What Will The Excuse Be?

The jobless rate has dropped a bit over the last month and we are bombarded with stories about how the Obama recovery plan is working. This is proof (though when it continued to rise it was not proof that the recovery plan was a failure) and we should all be thankful that we have the fourth greatest prez ever running the country (his own assessment, not mine).

The jobless rate is down for several reasons. The seasonal hiring for Christmas helped and the number of people looking for work decreased as people became disparaged and stopped actively looking. These people are not counted. The rate will go lower if the denominator is smaller.

Now that Christmas is over and companies have let the temps go the number will rise again. Once people start actively looking again, the number will go up. How will the regime spin those numbers.

You can be sure that the very people who ignored the people who stopped looking when the number went down will be jumping up and down telling us that the number is only higher because of those very people.

Things are not good and they are really not any better than when King Barack Hussein took office. The economy is sinking, the national debt is rising rapidly and crushing us under its weight. We have plans for cutting that amount to the effect of spitting in the ocean and saying the level had risen. They are pathetic and will not bring us back to fiscal responsibility.

* **RECORDS PROVIDED**:
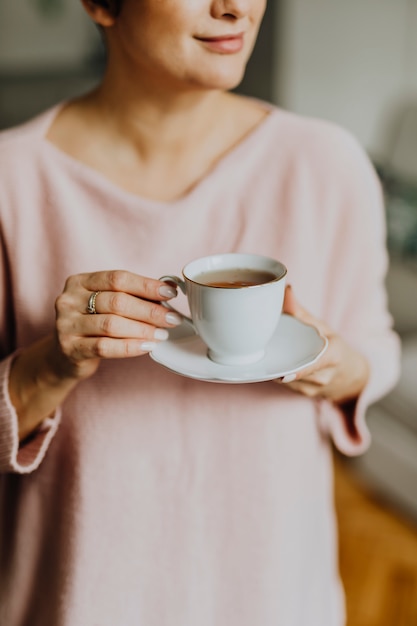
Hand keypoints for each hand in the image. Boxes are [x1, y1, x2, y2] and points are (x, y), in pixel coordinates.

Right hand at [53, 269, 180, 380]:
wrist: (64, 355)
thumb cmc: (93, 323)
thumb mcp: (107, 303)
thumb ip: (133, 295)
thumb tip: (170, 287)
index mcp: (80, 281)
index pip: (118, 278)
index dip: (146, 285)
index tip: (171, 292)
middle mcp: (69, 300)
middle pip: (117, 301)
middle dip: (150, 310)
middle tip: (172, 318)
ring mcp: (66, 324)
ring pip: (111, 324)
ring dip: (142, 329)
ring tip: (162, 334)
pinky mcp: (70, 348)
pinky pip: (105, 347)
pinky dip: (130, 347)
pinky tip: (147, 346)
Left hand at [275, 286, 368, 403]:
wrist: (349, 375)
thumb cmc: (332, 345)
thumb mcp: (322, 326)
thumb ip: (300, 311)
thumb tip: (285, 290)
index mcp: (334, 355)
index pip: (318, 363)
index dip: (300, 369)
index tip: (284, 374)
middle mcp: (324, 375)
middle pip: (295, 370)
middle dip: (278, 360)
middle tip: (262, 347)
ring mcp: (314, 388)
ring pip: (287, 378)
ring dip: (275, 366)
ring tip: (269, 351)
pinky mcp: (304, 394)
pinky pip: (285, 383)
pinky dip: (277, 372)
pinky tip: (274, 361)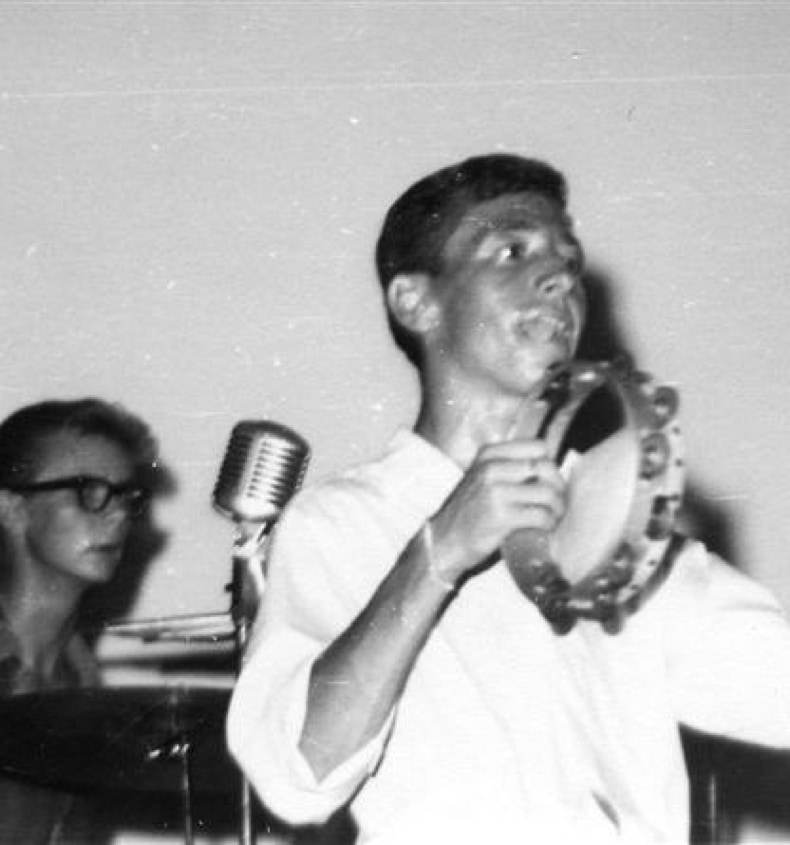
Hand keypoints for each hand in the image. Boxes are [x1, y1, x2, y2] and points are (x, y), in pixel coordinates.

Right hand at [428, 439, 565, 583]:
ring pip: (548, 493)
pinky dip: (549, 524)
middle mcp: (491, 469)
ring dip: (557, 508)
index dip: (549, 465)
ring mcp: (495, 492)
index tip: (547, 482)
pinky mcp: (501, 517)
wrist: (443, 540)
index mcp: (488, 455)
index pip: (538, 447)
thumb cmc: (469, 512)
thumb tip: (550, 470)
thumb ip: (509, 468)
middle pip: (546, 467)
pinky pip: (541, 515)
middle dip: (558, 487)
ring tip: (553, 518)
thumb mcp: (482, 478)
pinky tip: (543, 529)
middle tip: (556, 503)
---
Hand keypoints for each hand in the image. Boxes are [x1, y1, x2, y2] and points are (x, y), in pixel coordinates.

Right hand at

* **USING THE INFORMATION**:
(a) Duplicate everything in the jobless-rate post from "What Will The" down to "denominator is smaller.".
(b) Please sum up the jobless-rate post in two sentences.
(c) Rewrite the paragraph of the jobless-rate post that begins "The jobless rate is down for several reasons" as a short list.
The listing above is separate material.

* **EXERCISE RESPONSES**:
(a)
What Will The Excuse Be?

The jobless rate has dropped a bit over the last month and we are bombarded with stories about how the Obama recovery plan is working. This is proof (though when it continued to rise it was not proof that the recovery plan was a failure) and we should all be thankful that we have the fourth greatest prez ever running the country (his own assessment, not mine).

The jobless rate is down for several reasons. The seasonal hiring for Christmas helped and the number of people looking for work decreased as people became disparaged and stopped actively looking. These people are not counted. The rate will go lower if the denominator is smaller.

(b) The jobless-rate post argues that the recent small drop in the jobless rate, presented as proof that the Obama recovery plan is working, comes from seasonal Christmas hiring and from people who stopped actively looking for work and are no longer counted. It predicts the rate will rise once the temporary jobs end and people start looking again, and it says the economy is no better than when the president took office, with the national debt rising and the plans to cut it too small to restore fiscal responsibility.

(c)
- Seasonal Christmas hiring helped lower the jobless rate.
- Fewer people were looking for work because some stopped actively looking.
- Those people are not counted.
- A smaller denominator makes the rate go lower.